[Front-end code edit data]
• • • •
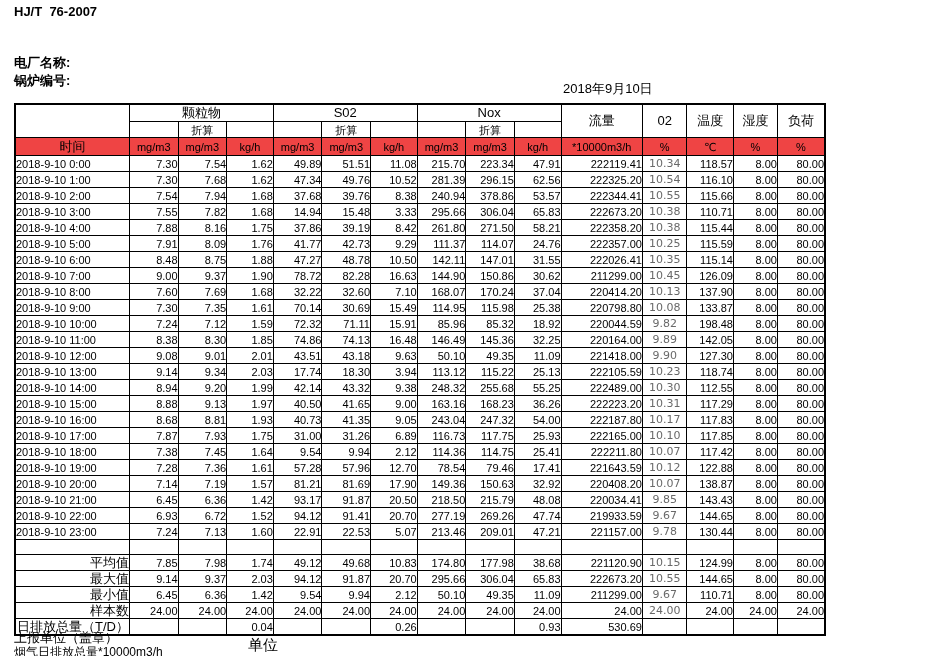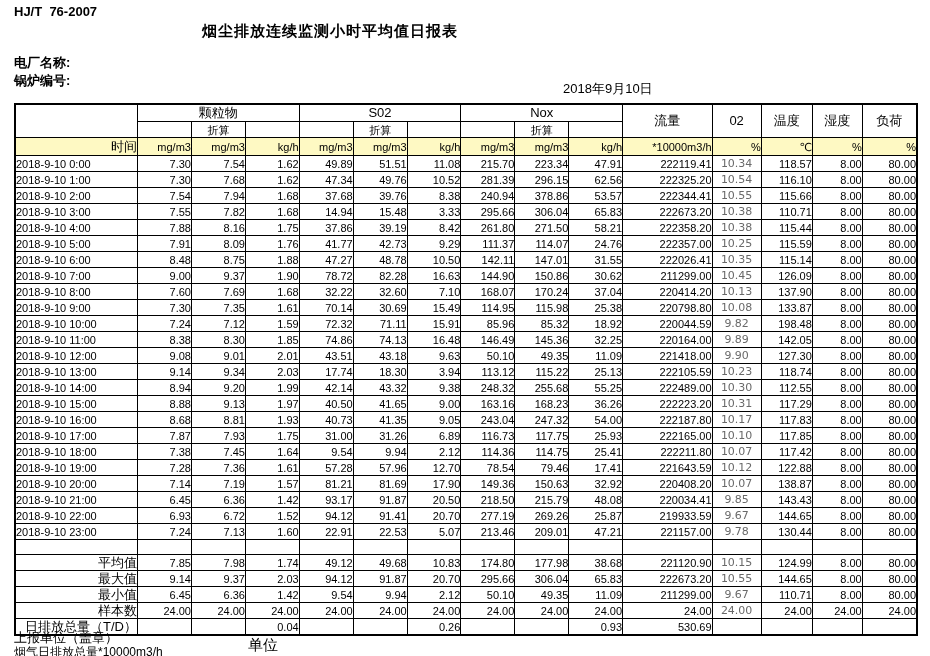--- a/index.html
+++ b/index.html
@@ -1,55 +1,54 @@
 <!DOCTYPE html>
 <html><head>
 <meta charset="utf-8">
 <style>
   html,body{margin:0;padding:0;background:#fff;}
   .page{
-    position:relative;width:918px;height:656px;background:#fff;
+    position:relative;width:826px;height:656px;background:#fff;
     font-family:"Liberation Sans","DejaVu Sans",sans-serif;color:#000;overflow:hidden;
   }
   .abs{position:absolute;white-space:pre;}
   .std{left:14px;top:4px;font-weight:bold;font-size:13px;}
   .title{left:330px;top:22px;transform:translateX(-50%);font-weight:bold;font-size:15px;letter-spacing:1px;}
   .plant{left:14px;top:54px;font-weight:bold;font-size:13px;}
   .boiler{left:14px;top:72px;font-weight:bold;font-size:13px;}
   .rdate{left:563px;top:80px;font-size:13px;}
   table.report{
     position:absolute;left:14px;top:103px;border-collapse:collapse;table-layout:fixed;
     font-size:11px;border:2px solid #000;
   }
   table.report td{
     border:1px solid #000;padding:0;height:15px;overflow:hidden;white-space:nowrap;
     line-height:14px;vertical-align:middle;
   }
   tr.hr1 td{height:16px;text-align:center;font-size:13px;}
   tr.hr2 td{height:15px;text-align:center;font-size:11px;}
-  tr.hr3 td{height:17px;text-align:right;background:#fef9c3;font-size:11px;}
+  tr.hr3 td{height:17px;text-align:center;background:#ef4444;font-size:11px;}
   tr.hr3 td.timehead{font-size:13px;}
   td.time{padding-right:3px;}
   td.num{text-align:right;padding-right:6px;}
   td.flow{padding-right:10px;}
   td.o2{text-align:center;padding-right:0;color:#696969;font-family:"DejaVu Sans",sans-serif;}
   td.slabel{text-align:right;padding-right:3px;font-size:13px;}
-  td.slabel.leftlab{text-align:left;padding-left:9px;}
+  td.slabel.leftlab{text-align:left;padding-left:1px;}
   tr.blank td{height:14px;}
   .foot1{left:14px;top:644px;font-size:12px;}
   .foot2{left:14px;top:629px;font-size:13px;}
   .foot3{left:200px;top:636px;font-size:15px;margin-left:48px;}
 </style>
 </head>
 <body>
 
 <div class="page">
 
   <div class="abs std">HJ/T  76-2007</div>
-  <div class="abs title">烟尘排放连续监测小时平均值日报表</div>
   <div class="abs plant">电厂名称:</div>
   <div class="abs boiler">锅炉编号:</div>
   <div class="abs rdate">2018年9月10日</div>
 
   <table class="report">
     <colgroup>
       <col style="width:105px">
       <col style="width:55px">
         <col style="width:55px">
         <col style="width:55px">
@@ -484,21 +483,21 @@
         <tr>
           <td class="time">2018-9-10 22:00</td>
           <td class="num">6.93</td>
           <td class="num">6.72</td>
           <td class="num">1.52</td>
           <td class="num">94.12</td>
           <td class="num">91.41</td>
           <td class="num">20.70</td>
           <td class="num">277.19</td>
           <td class="num">269.26</td>
-          <td class="num">25.87</td>
+          <td class="num">47.74</td>
           <td class="num flow">219933.59</td>
           <td class="o2">9.67</td>
           <td class="num">144.65</td>
           <td class="num">8.00</td>
           <td class="num">80.00</td>
         </tr>
         <tr>
           <td class="time">2018-9-10 23:00</td>
           <td class="num">7.24</td>
           <td class="num">7.13</td>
• • • •
▶ _Exercise description_:
Filter the entries and copy each line with "DejaVu".

▶ _Exercise output_:
     font-family:"Liberation Sans","DejaVu Sans",sans-serif;color:#000;overflow:hidden;
   td.o2{text-align:center;padding-right:0;color:#696969;font-family:"DejaVu Sans",sans-serif;}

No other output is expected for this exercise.